Первой жертвой манекена стала соседка, добрейшая тетя Поля. Она работала откатчицей вагонеток в шахте, имела монументальную фигуру, была очень сильна физически. Нравы в нашем доме, заселенном в основном шахтерами-забойщиками, не отличались куртуазностью. По выходным народ крепко выпивал, и случались семейные драки. Звали на помощь почему-то не милицию, а тетю Полю. Она взлетала по лестнице или мчалась по ступенькам вниз, а мы, детвора, следом. Тетя Поля всегда считала виновным мужика. Хватала его за плечи и отшвыривала в сторону, стараясь не попасть в сервант с посудой или в кадку с фикусом. Свалившись кулем, дебошир обзывал тетю Полю плохими словами, чаще – на букву «б». Он ей: «Б…». Она в ответ загадочную фразу-вопрос: «Тынамемебуф?» И так несколько минут: «Б…» – «Тынаменебуф?» Пока обиженная жена не скажет: «Ладно, Поля, брось его. Теперь он безопасный. Спасибо тебе!»
На самом деле ничего загадочного во фразе тети Поли не было. По-украински она звучала: «Ты на мене був?», в переводе на русский: «Ты на мне бывал?» Мои родители, не пожелав мне объяснить перевод и смысл тети-Полиной приговорки, сами же и пострадали. Как-то к нам в гости пришел папин начальник с женой, их принимали по высшему разряду – мама налепила пельменей. Она была родом из Сибири, и лучше ее никто не делал пельменей в нашем дворе. Перед гостями я, конечно, выступила с кратким концертом – стихи Лермонтова и песня «По долинам и по взгорьям».
Папин начальник похвалил меня:
– Бойкая девочка!
Прозвучало невнятно, потому что он гонял во рту горячий пельмень, и мне показалось обидным столь краткое восхищение.
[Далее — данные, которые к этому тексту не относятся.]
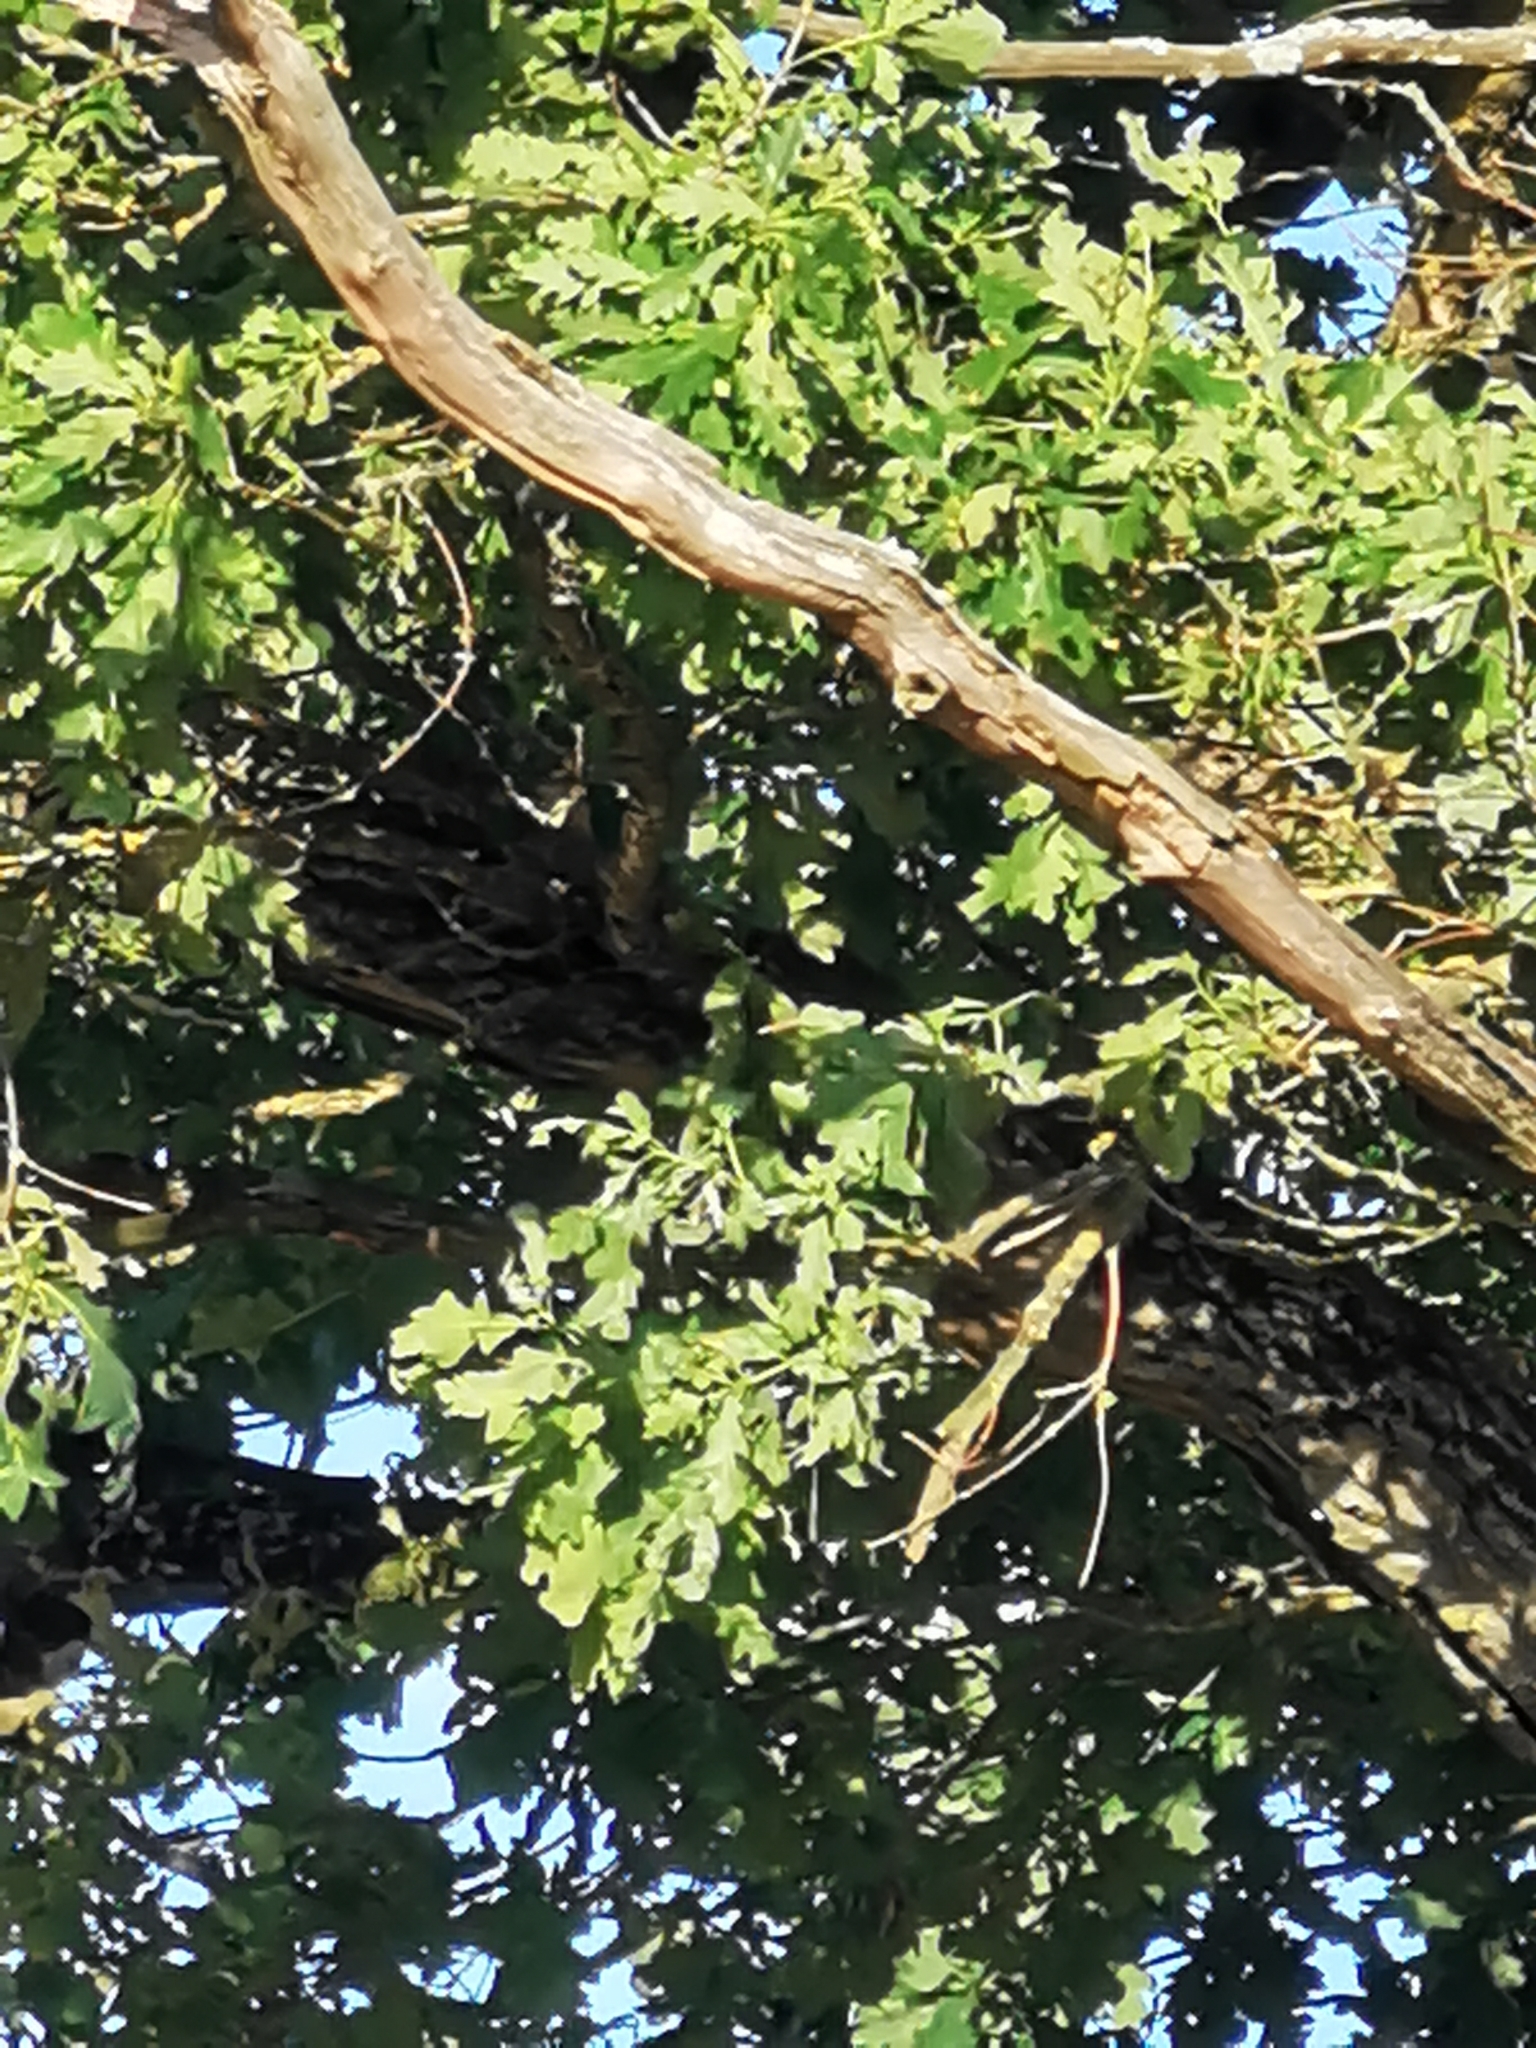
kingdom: Plantae
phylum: Tracheophyta
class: Magnoliopsida
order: Fagales
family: Fagaceae
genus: Quercus
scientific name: Quercus robur
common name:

– А ты на мене буф? – огрызнулась я.
Пельмень выпал у начальника изо рта, его жена испуганно ахнула, мой отец закашлялся, мама покрылась красными пятнами, схватила меня за руку и потащила вон из комнаты, ругая неизвестно за что. Она потом говорила папе, что в воспитании детей нельзя оставлять белых пятен. Папа был полностью согласен: пробелы в моем воспитании уже не раз попортили ему кровь.
Тетя Поля мыла полы на лестничной клетке. Тогда никто понятия не имел об уборщицах подъездов, все убирали по очереди, по неделям. И попробуй кто-нибудь соринку в твое дежурство заметить! Тетя Поля презирала женщин, которые моют полы вприсядку, а тех, что пользуются шваброй, называла не иначе как лахудрами. Полы нужно мыть, согнувшись в поясе, положив кисти на тряпку, водить ими из стороны в сторону, волнообразными движениями собирая воду с грязью. Два раза мыть с большим количеством воды, потом вытирать насухо.
Подойдя к лестнице, я увидела колышущийся зад тети Поли. Она возила тряпкой и пела. Физическая работа почему-то всегда вызывала у тети Поли желание петь. Рассказывали, что она и тяжеленные вагонетки гоняет в шахте под репертуар Зыкиной. Тетя Поля развернулась, чтобы опустить тряпку в ведро, которое стояло на две ступеньки ниже. И тут увидела меня. То есть не меня, а плывущую вверх параллельно ступенькам голую одноглазую женщину, наполовину лысую. Тетя Поля взвыла, точнее, заскулила – истошно и одновременно беспомощно. В следующий момент тетя Поля плюхнулась на мокрую тряпку, поехала вниз, пересчитывая своим нехрупким чемоданным задом ступеньки. При этом она верещала тонко и жалобно. Я успела отскочить к перилам и пропустить мимо мчащийся сель из воды и тети Поли с задранной юбкой, под которой колыхались толстые бедра, обтянутые сиреневыми панталонами. С рекордной скоростью взлетая по ступенькам, я успела удивиться: как можно по доброй воле носить летом панталоны?